┌─ PROVIDED PASSAGE
Gabriel Canepa is a Linux Foundation Certified System Administrator (LFCS-1500-0576-0100) and web developer from Villa Mercedes, San Luis, Argentina. He works for a worldwide leading consumer product company and takes great pleasure in using FOSS tools to increase productivity in all areas of his daily work. When he’s not typing commands or writing code or articles, he enjoys telling bedtime stories with his wife to his two little daughters and playing with them, the great pleasure of his life.

How to install the Apache web server (CentOS / Ubuntu Linux Installation)

This article is part of our Academy Course titled Apache HTTP Server Tutorial.

In this course, we provide a compilation of Apache HTTP Server tutorials that will help you get started with this web server. We cover a wide range of topics, from installing the server and performing a basic configuration, to configuring Virtual Hosts and SSL support. With our straightforward tutorials, you will be able to get your own projects up and running in minimum time. Check it out here!

In this example we will show how to install the Apache web server in CentOS 7.2 and Ubuntu 14.04.3 using the command line. According to recent reports, Apache continues to keep the lead in the number of websites and Internet-facing machines when compared to other web servers, such as Microsoft’s IIS or Nginx.

Such has been the case for a long time, and that is why the skill of knowing how to install, configure, and leverage Apache is on the rise everywhere.

In other words, by acquiring Apache skills you will learn how to use the number one server on the Internet.

1. Installing Apache and utilities

Perhaps the first thing that we need to note is that the package that includes Apache has different names in CentOS (httpd) and Ubuntu (apache2). The good news is that in both cases, the package is included in the repositories that are configured when the operating system is installed. For that reason, you do not need to make any modifications to the repositories in order to install Apache.

In addition, we will install an extra package named apache2-utils and httpd-tools in Ubuntu and CentOS, respectively. This package includes tools that will be useful to benchmark Apache, manage basic and digest authentication to web pages, and resolve IP addresses to host names in the logs, among other things.

However, before you proceed please keep in mind that installing packages require administrative privileges, so you will need to run the following commands either as root (in CentOS) or using sudo (in Ubuntu). With that in mind, let us proceed with the installation.
└─
┌─ INFORMATION SUPPLIED
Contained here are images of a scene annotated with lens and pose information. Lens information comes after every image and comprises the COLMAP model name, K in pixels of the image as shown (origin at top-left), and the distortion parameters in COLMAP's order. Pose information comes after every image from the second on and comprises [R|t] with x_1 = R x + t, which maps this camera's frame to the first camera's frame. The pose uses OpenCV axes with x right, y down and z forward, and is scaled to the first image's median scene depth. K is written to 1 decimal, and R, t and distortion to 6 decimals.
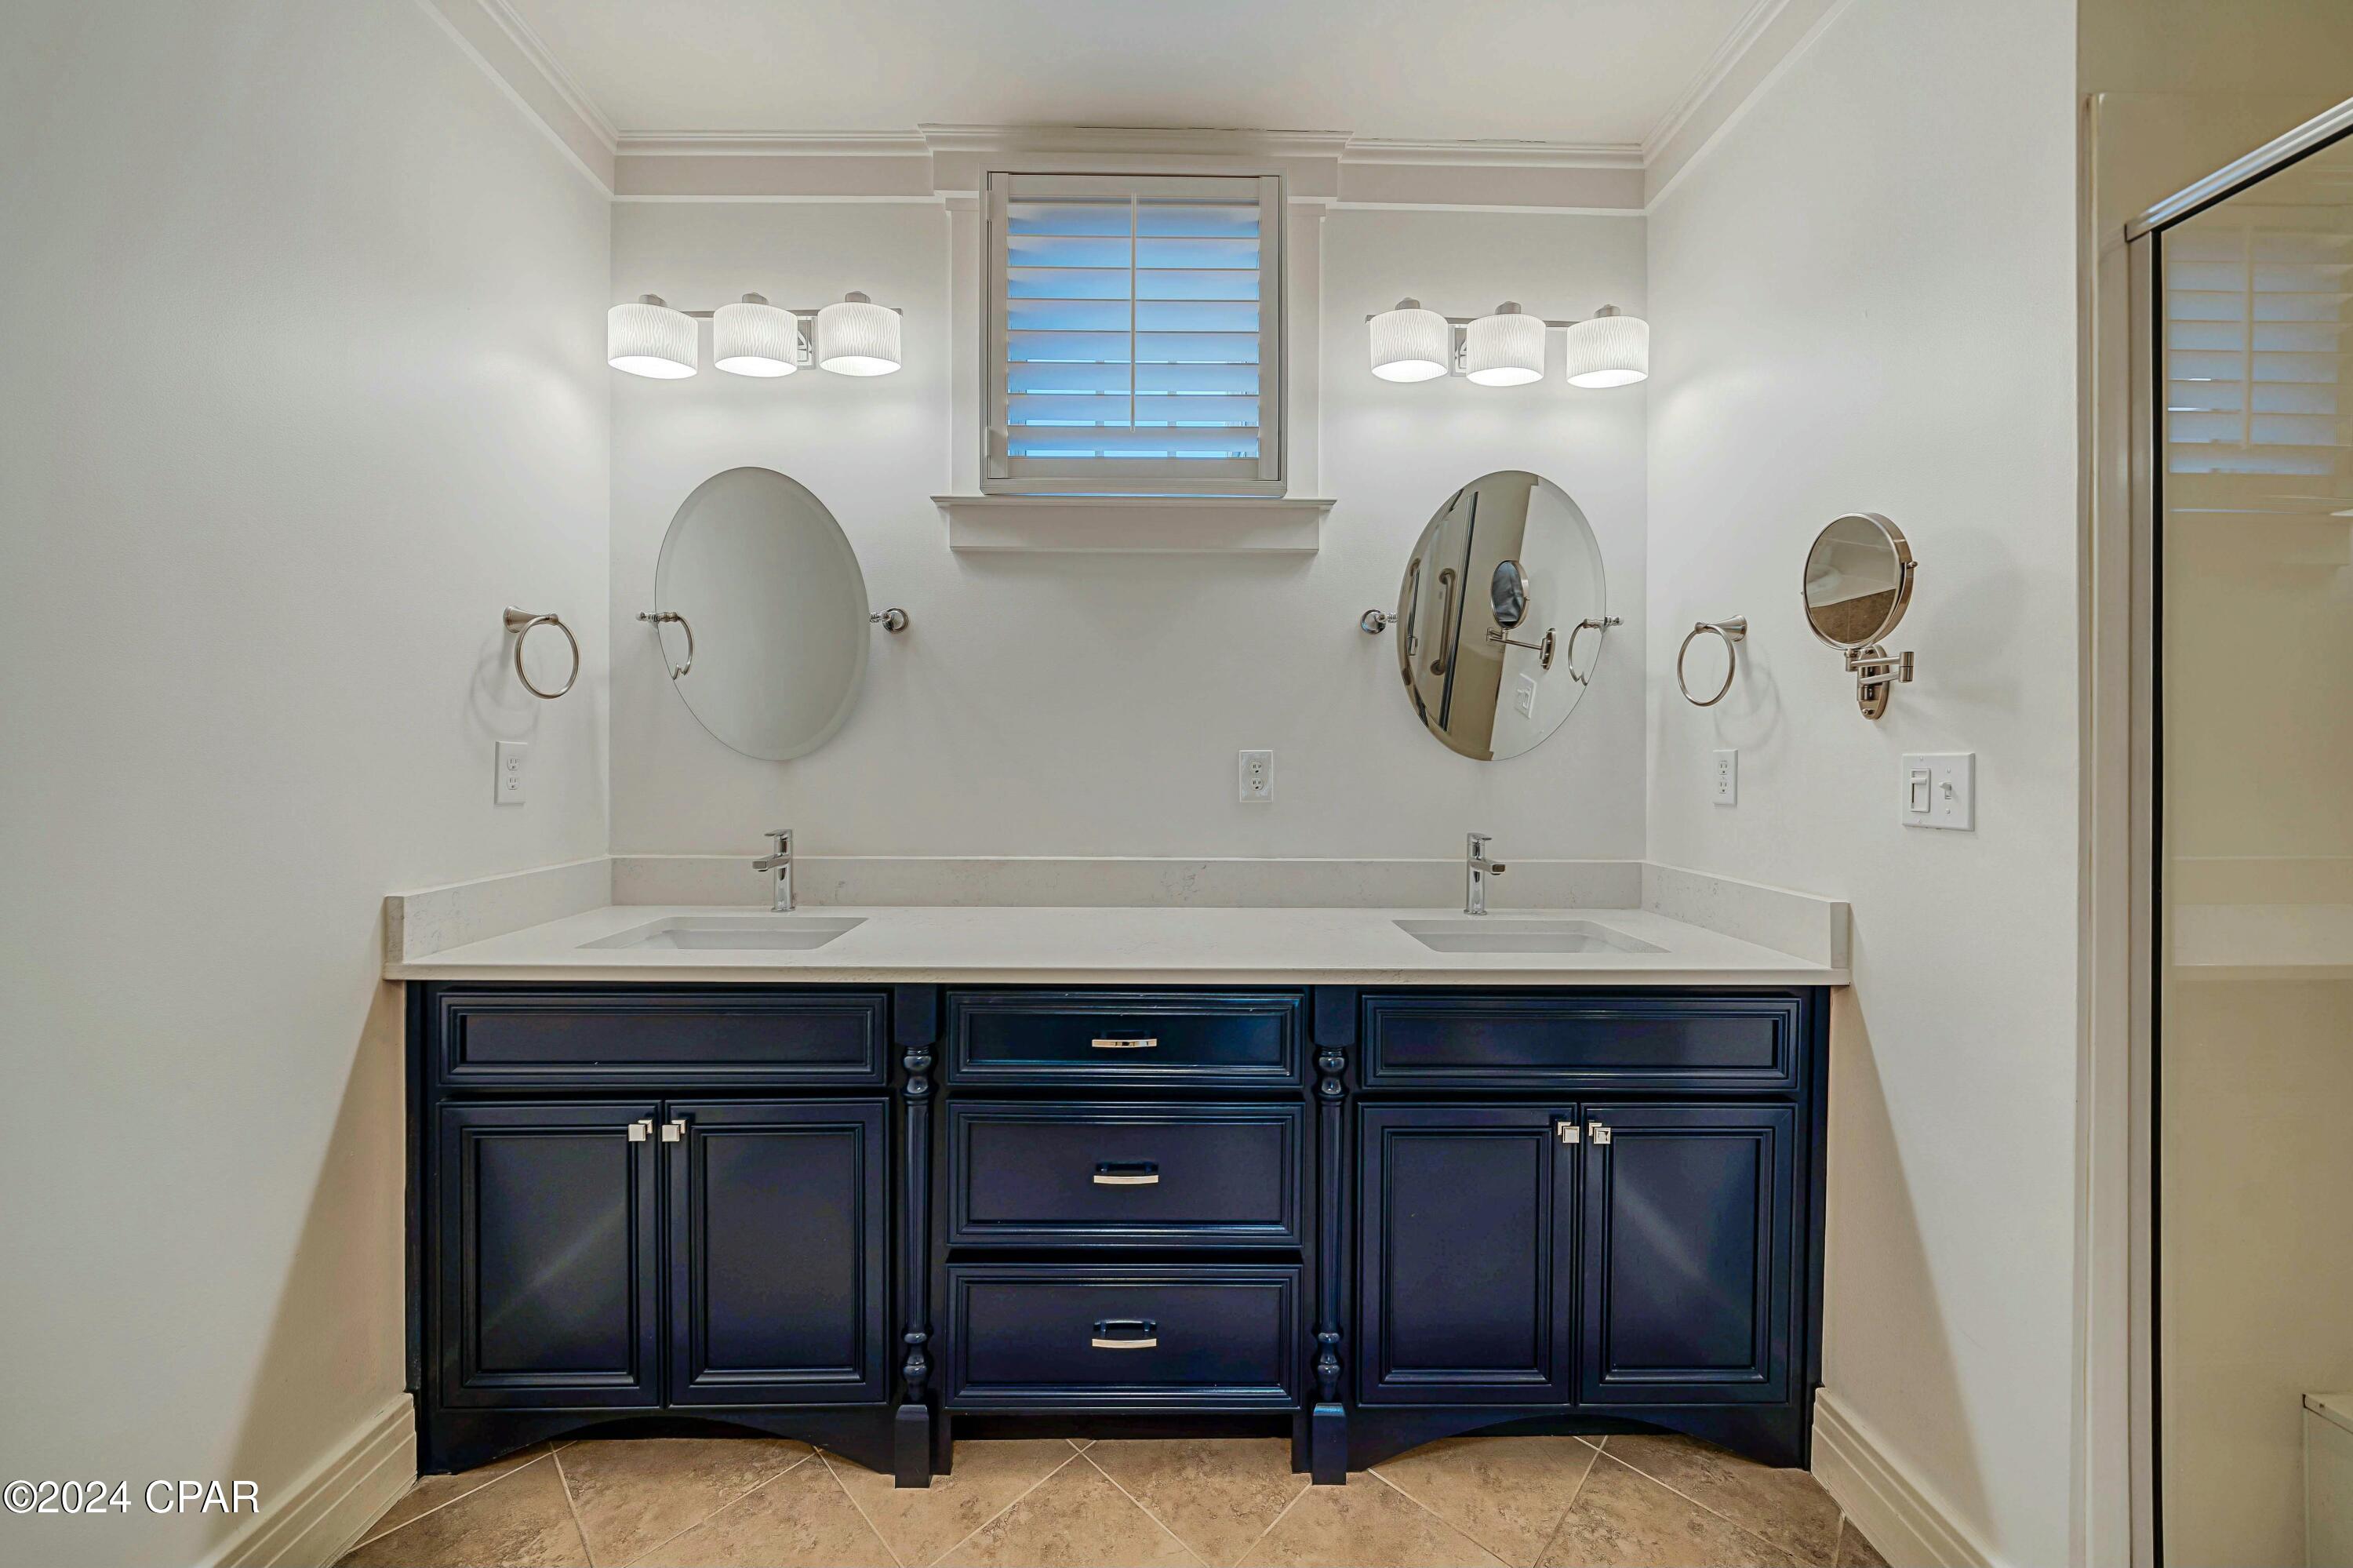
lens RADIAL K [[828.0, 0, 1182.8], [0, 828.0, 720.2], [0, 0, 1]] dist [-0.004488, -0.000072]
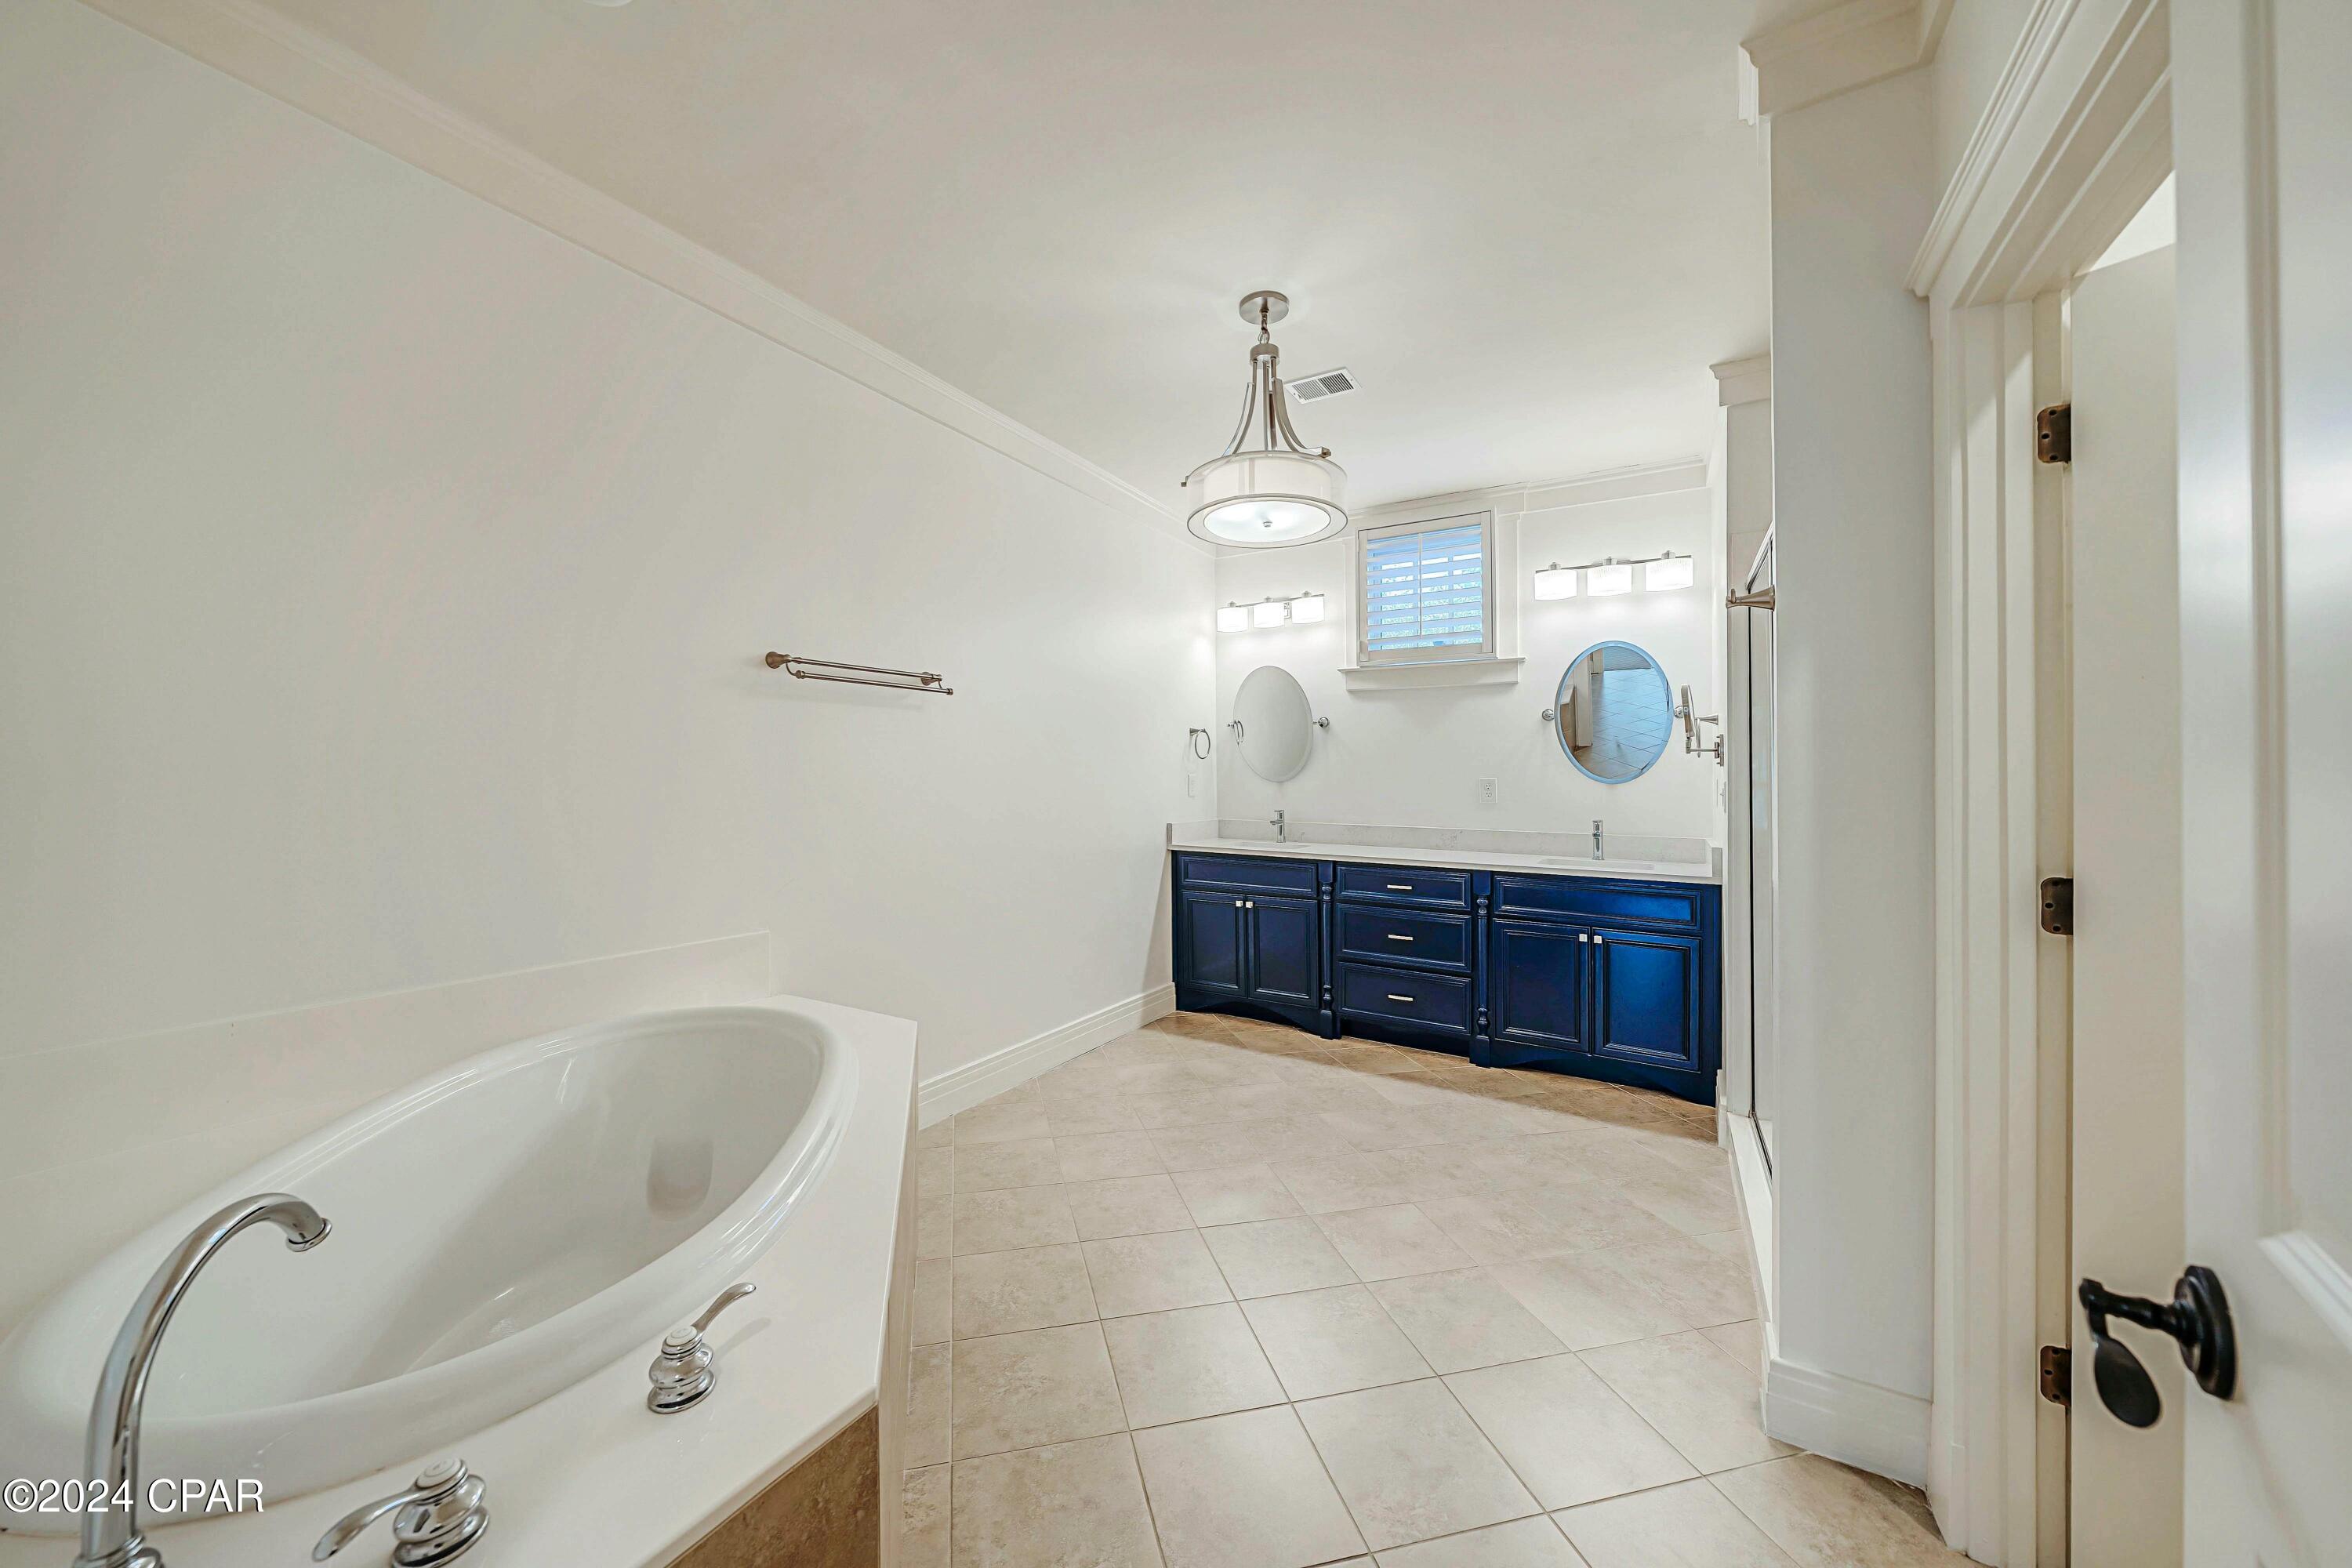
└─
TASK ITEM A
In the Apache installation article, what is the name of the package that includes Apache in CentOS?
TASK ITEM B
Echo the part of the Apache installation article starting with "How to install the Apache web server (CentOS" and going on through "HTTP Server Tutorial.".
The listing has nothing to do with the Apache installation article.

TASK OUTPUT A
httpd

TASK OUTPUT B
How to install the Apache web server (CentOS / Ubuntu Linux Installation)

This article is part of our Academy Course titled Apache HTTP Server Tutorial.